The evaluation of a binary classification model versus a multi-class model, will depend somewhat on the performance characteristics discovered for the multi-class model. For example, it may turn out that performance at predicting large price is significantly better than small ones, and better than simple binary up/down prediction. These performance characteristics will be considered when making a final selection between model types.

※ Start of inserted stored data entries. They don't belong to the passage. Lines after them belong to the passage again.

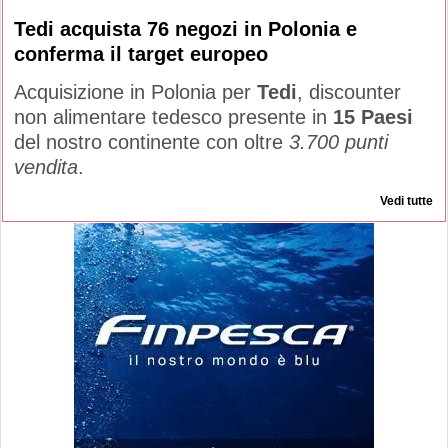
Tedi acquista 76 negozi in Polonia e
conferma il target europeo
Acquisizione in Polonia per
Tedi
, discounter
non alimentare tedesco presente in
15 Paesi
del nostro continente con oltre
3.700 punti
vendita
.
Vedi tutte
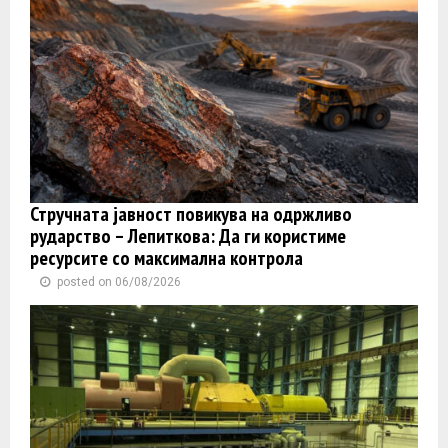
Стручната јавност повикува на одржливо
рударство – Лепиткова: Да ги користиме
ресурсите со максимална контрола
posted on 06/08/2026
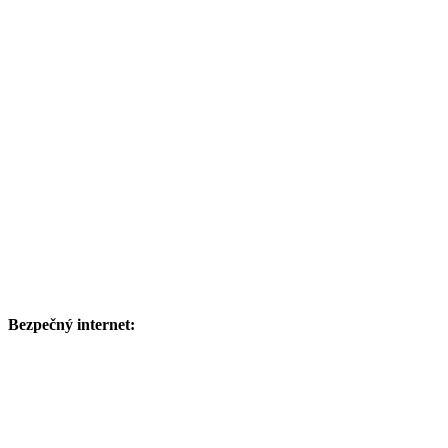
Bezpečný internet:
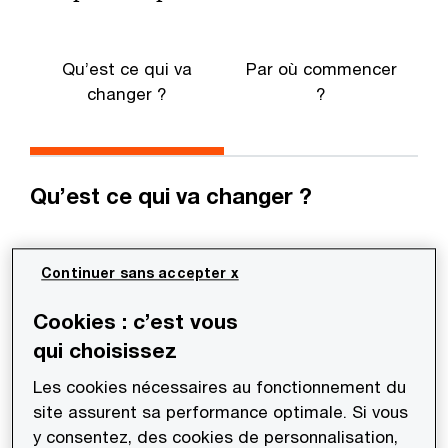
Qu’est ce qui va
Par où commencer
changer ?
?
n
Qu’est ce qui va changer ?
Les sociétés cotées sur un marché
Continuer sans accepter x
réglementé de droit européen vont préparer
leur rapport financier annuel sous un nouveau
Cookies : c’est vous
format. Le rapport sera rédigé en utilisant le
qui choisissez
langage XHTML permettant de combiner un
Les cookies nécessaires au fonctionnement du
fichier HTML (pouvant être visualisé avec les
site assurent sa performance optimale. Si vous
navigateurs web standards) avec des balises
y consentez, des cookies de personnalisation,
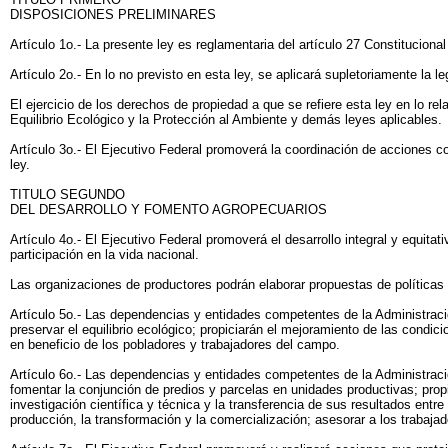
DISPOSICIONES PRELIMINARES
Artículo 1o.- La presente ley es reglamentaria del artículo 27 Constituciona
Artículo 2o.- En lo no previsto en esta ley, se aplicará supletoriamente la le
El ejercicio de los derechos de propiedad a que se refiere esta ley en lo r
Equilibrio Ecológico y la Protección al Ambiente y demás leyes aplicables.
Artículo 3o.- El Ejecutivo Federal promoverá la coordinación de acciones co
ley.
TITULO SEGUNDO
DEL DESARROLLO Y FOMENTO AGROPECUARIOS
Artículo 4o.- El Ejecutivo Federal promoverá el desarrollo integral y equitat
participación en la vida nacional.
Las organizaciones de productores podrán elaborar propuestas de políticas 
Artículo 5o.- Las dependencias y entidades competentes de la Administraci
preservar el equilibrio ecológico; propiciarán el mejoramiento de las condic
en beneficio de los pobladores y trabajadores del campo.
Artículo 6o.- Las dependencias y entidades competentes de la Administració
fomentar la conjunción de predios y parcelas en unidades productivas; propi
investigación científica y técnica y la transferencia de sus resultados entr
producción, la transformación y la comercialización; asesorar a los trabajado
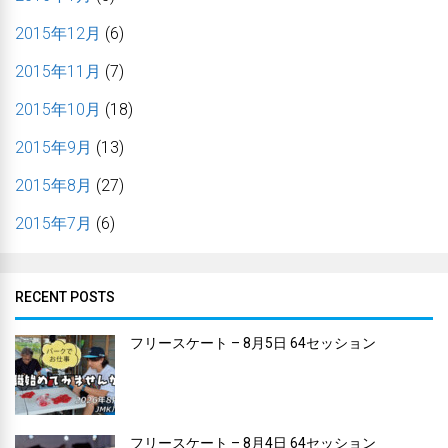
2015年12月
(6)
2015年11月
(7)
2015年10月
(18)
2015年9月
(13)
2015年8月
(27)
2015年7月
(6)
RECENT POSTS
フリースケート – 8月5日 64セッション
フリースケート – 8月4日 64セッション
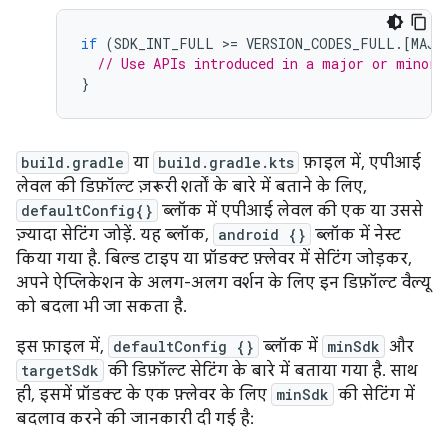
if
(
SDK_INT_FULL
>=
VERSION_CODES_FULL
.
[
MAJO
// Use APIs introduced in a major or minor 
}
build.gradle
या
build.gradle.kts
फ़ाइल में, एपीआई
लेवल की डिफ़ॉल्ट ज़रूरी शर्तों के बारे में बताने के लिए,
defaultConfig{}
ब्लॉक में एपीआई लेवल की एक या उससे
ज़्यादा सेटिंग जोड़ें. यह ब्लॉक,
android {}
ब्लॉक में नेस्ट
किया गया है. बिल्ड टाइप या प्रॉडक्ट फ़्लेवर में सेटिंग जोड़कर,
अपने ऐप्लिकेशन के अलग-अलग वर्शन के लिए इन डिफ़ॉल्ट वैल्यू
को बदला भी जा सकता है.
इस फ़ाइल में,
defaultConfig {}
ब्लॉक में
minSdk
और
targetSdk
की डिफ़ॉल्ट सेटिंग के बारे में बताया गया है. साथ
ही, इसमें प्रॉडक्ट के एक फ़्लेवर के लिए
minSdk
की सेटिंग में
बदलाव करने की जानकारी दी गई है:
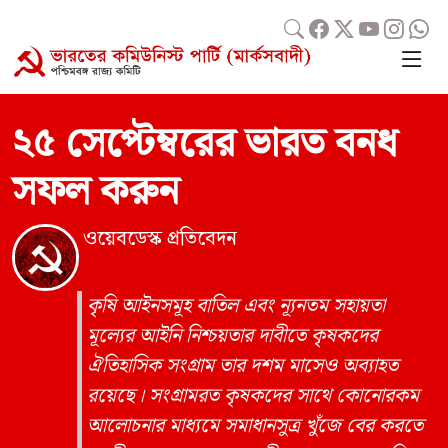
২৫ সেপ্টেম্বরের ভারত বনধ
সফল করুন
ওয়েবডেস্ক প্রতিবেদন
কৃষি আইনসমূহ বাতিল এবং ন্যূনতম সহায়তা
মূল্যের আইনি নিশ্চয়তার দাবীতে কৃষকদের
ঐতিহাসিক সংগ্রাম তার দশম মাসেও অব্যাহত
রয়েছে। সংগ্রামরত কৃষকদের সাথে কোনোরকম
আলোচনার মাধ্যমে সমাধানসুত্র খুঁজে বের করতে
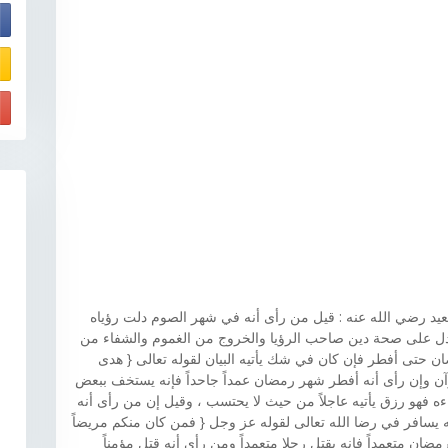
E
سعيد رضي الله عنه : قيل من رأى أنه في شهر الصوم دلت رؤياه
تدل على صحة دين صاحب الرؤيا والخروج من الغموم والشفاء من
 حتى أفطر فإن كان في شك يأتيه البيان لقوله تعالى { هدى
رآن وإن رأى أنه أفطر شهر رمضان عمداً جاحداً فإنه يستخف ببعض
ه فهو رزق يأتيه عاجلاً من حيث لا يحتسب ، وقيل إن من رأى أنه
يسافر في رضا الله تعالى لقوله عز وجل { فمن كان منكم مريضاً
ان متعمداً فإنه يقتل رجلا متعمداً ومن رأى أنه قتل مؤمناً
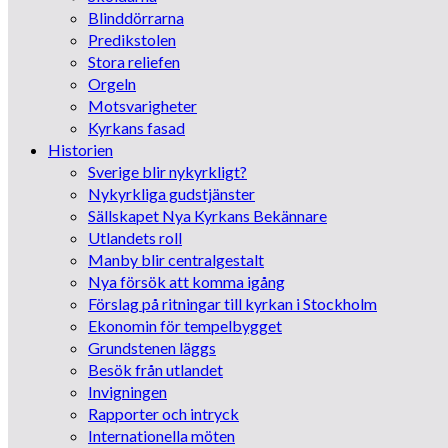
Blinddörrarna
Predikstolen
Stora reliefen
Orgeln
Motsvarigheter
Kyrkans fasad
Historien
Sverige blir nykyrkligt?
Nykyrkliga gudstjänster
Sällskapet Nya Kyrkans Bekännare
Utlandets roll
Manby blir centralgestalt
Nya försök att komma igång
Förslag på ritningar till kyrkan i Stockholm
Ekonomin för tempelbygget
Grundstenen läggs
Besök från utlandet
Invigningen
Rapporter och intryck
Internationella möten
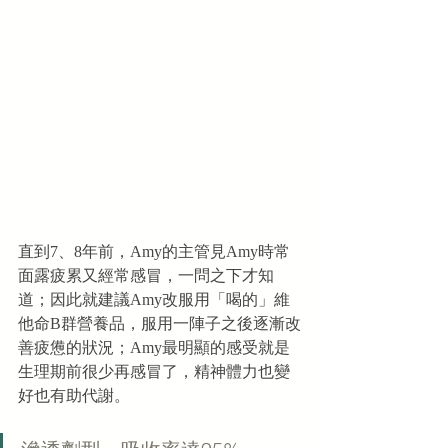
直到7、8年前，Amy的主管見Amy時常
面露疲累又經常感冒，一問之下才知
道；因此就建議Amy改服用「喝的」維
他命B群營養品，服用一陣子之後逐漸改
善疲憊的狀況；Amy最明顯的感受就是
生理期前很少再感冒了，精神體力也變
好也有助代謝。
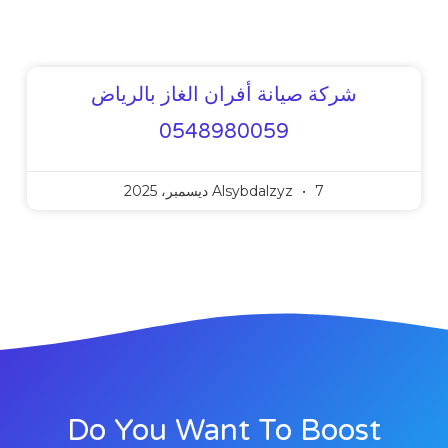
شركة صيانة أفران الغاز بالرياض
0548980059
7 ديسمبر، 2025
Alsybdalzyz
Do You Want To Boost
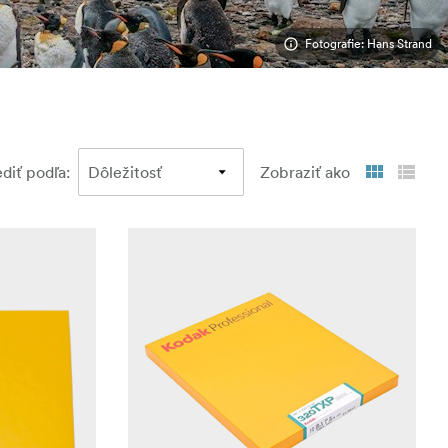
Fotografie: Hans Strand
ediť podľa
:
Zobraziť ako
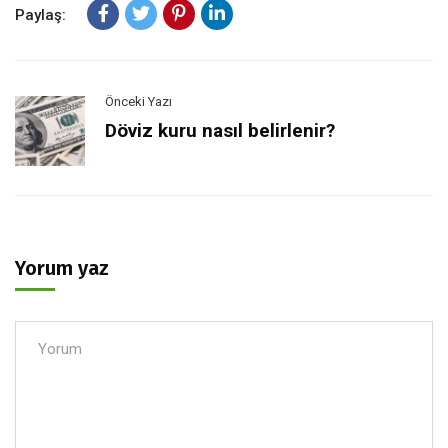
Paylaş:
Önceki Yazı
Döviz kuru nasıl belirlenir?
Yorum yaz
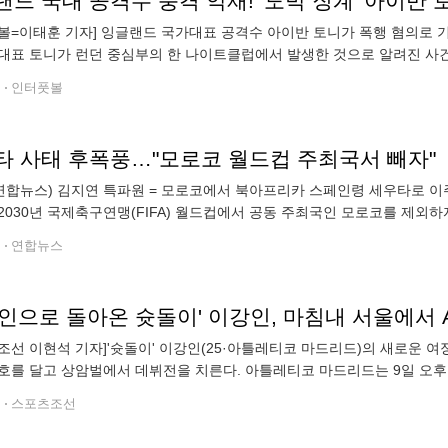
볼=이태훈 기자] 잉글랜드 국가대표 공격수 아이반 토니가 폭행 혐의로 기소
대표 토니가 런던 중심부의 한 나이트클럽에서 발생한 것으로 알려진 사
"고 보도했다. 이어 "현재 알 아흘리에서 뛰고 있는 토니는 오는 9월 24
전
인터풋볼
타 사태 후폭풍…"모로코 월드컵 주최국서 빼자"
연합뉴스) 김지연 특파원 = 모로코에서 북아프리카 스페인령 세우타로 
2030년 국제축구연맹(FIFA) 월드컵에서 공동 주최국인 모로코를 제외
 월드컵 공동 주최국이다. 6일(현지시간) 폴리티코 유럽판에 따르면 페드로
전
연합뉴스
조선 이현석 기자]'슛돌이' 이강인(25·아틀레티코 마드리드)의 새로운 여정
호를 달고 상암벌에서 데뷔전을 치른다. 아틀레티코 마드리드는 9일 오후
이 시리즈 친선경기를 벌인다. 이강인이 마침내 명단에 이름을 올렸다.
전
스포츠조선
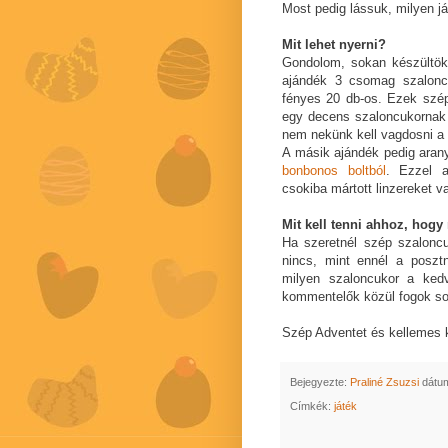
Most pedig lássuk, milyen já
Mit lehet nyerni?
Gondolom, sokan készültök
ajándék 3 csomag szalonc
fényes 20 db-os. Ezek szé
egy decens szaloncukornak k
nem nekünk kell vagdosni a 
A másik ajándék pedig arany
bonbonos boltból
. Ezzel a
csokiba mártott linzereket va
Mit kell tenni ahhoz, hogy
Ha szeretnél szép szaloncu
nincs, mint ennél a poszt
milyen szaloncukor a kedv
kommentelők közül fogok sor
Szép Adventet és kellemes 
Bejegyezte:
Praliné Zsuzsi
dátu
Címkék:
játék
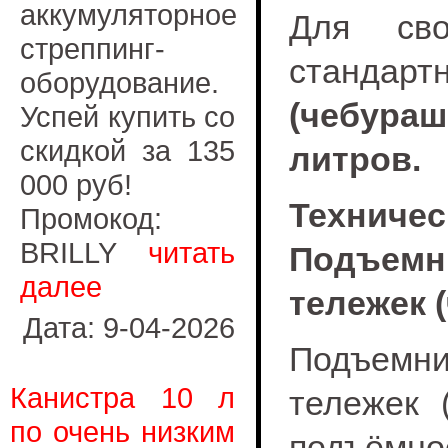
аккумуляторное
Для сво
стреппинг-
станд
оборудование.
(чебураш
Успей купить со
скидкой за 135
литров.
000 руб!
Технич
Промокод:
BRILLY
читать
Подъем
далее
тележек 
Дата: 9-04-2026
Подъем
Канистра 10 л
тележек 
по очень низким
подъё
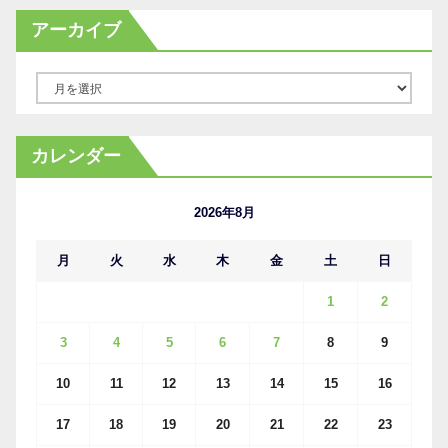
アーカイブ
ア
ー
カ
カレンダー
イ
ブ
2026年8月
月
火
水
木
金
土
日
1
2
3
4
5
6
7
8
9
10
11
12
13
14
15
16
17
18
19
20
21
22
23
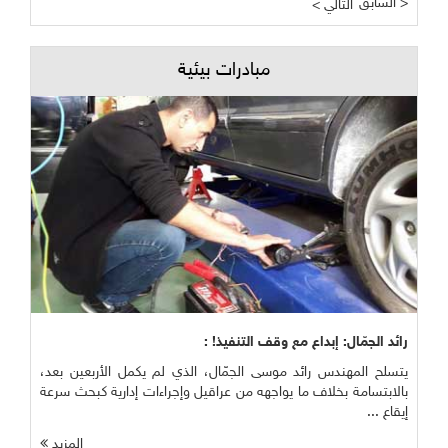
السابق >
< التالي
مبادرات بيئية
رائد الجمّال: إبداع مع وقف التنفيذ! :
يتسلح المهندس رائد موسى الجمّال، الذي لم يكمل الأربعين بعد،
بالابتسامة بخلاف ما يواجهه من عراقيل وإجراءات إدارية كبحث سرعة
إيقاع ...
المزيد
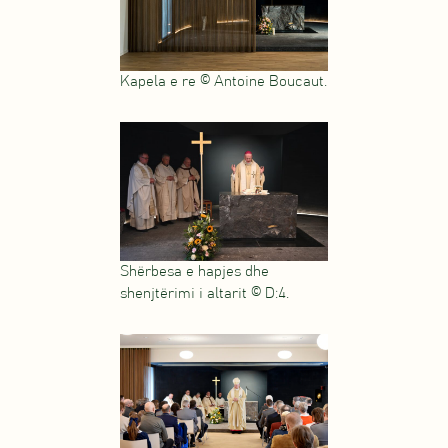
Kapela e re © Antoine Boucaut.
Shërbesa e hapjes dhe
shenjtërimi i altarit © D:4.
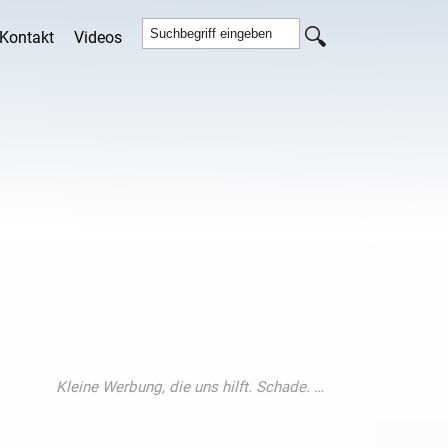
Kontakt
Videos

Depending on the nature of any performance characteristics, further metrics, more directly related to use as a trading signal may be developed.


## Project Design

The project is expected to follow the following approximate workflow:

1. Download datasets for range of currency pairs and dates. 
1. Prepare training, validation and test data sets, for a single FX pair.
1. Compute descriptive statistics and visualisations of the dataset.
1. Build data pre-processing pipeline with an initial feature set (based on return series)
1. Visually investigate existence of structure in patterns of future price movement in the data, for example using T-SNE visualisations.
1. Construct baseline models, and fine tune baseline model 2 for optimal performance on training dataset.
1. Evaluate baseline models on validation data set.
1. Construct multi-layer-perceptron model
1. Train the model on the training set and evaluate the performance on the validation set.
1. Repeat with different model architectural hyperparameters (number of layers, layer width), 
1. Assess performance relative to baseline models. 
1. Investigate impact of additional features and length of lookback window
1. Investigate performance at longer term versus shorter term prediction, and select a target timescale.
1. Investigate performance when training model on dataset based on prices from multiple FX pairs.
1. Further refine hyperparameters of best performing model/dataset combination, and select this as the final model.
1. Report performance of final model on test datasets for different FX pairs, and compare with baseline model performance on the same.
1. Summarize areas for further research.




## References:
[1] https://en.wikipedia.org/wiki/Efficient-market_hypothesis  
[2] https://en.wikipedia.org/wiki/Momentum_(finance)  
[3] https://www.kaggle.com/wiki/Leakage  
[4] http://www.histdata.com/  
[5] https://en.wikipedia.org/wiki/Trend_following  
[6] Machine Learning for Sequential Data: A Review - Thomas G. Dietterich - http://web.engr.oregonstate.edu/~tgd/publications/mlsd-ssspr.pdf.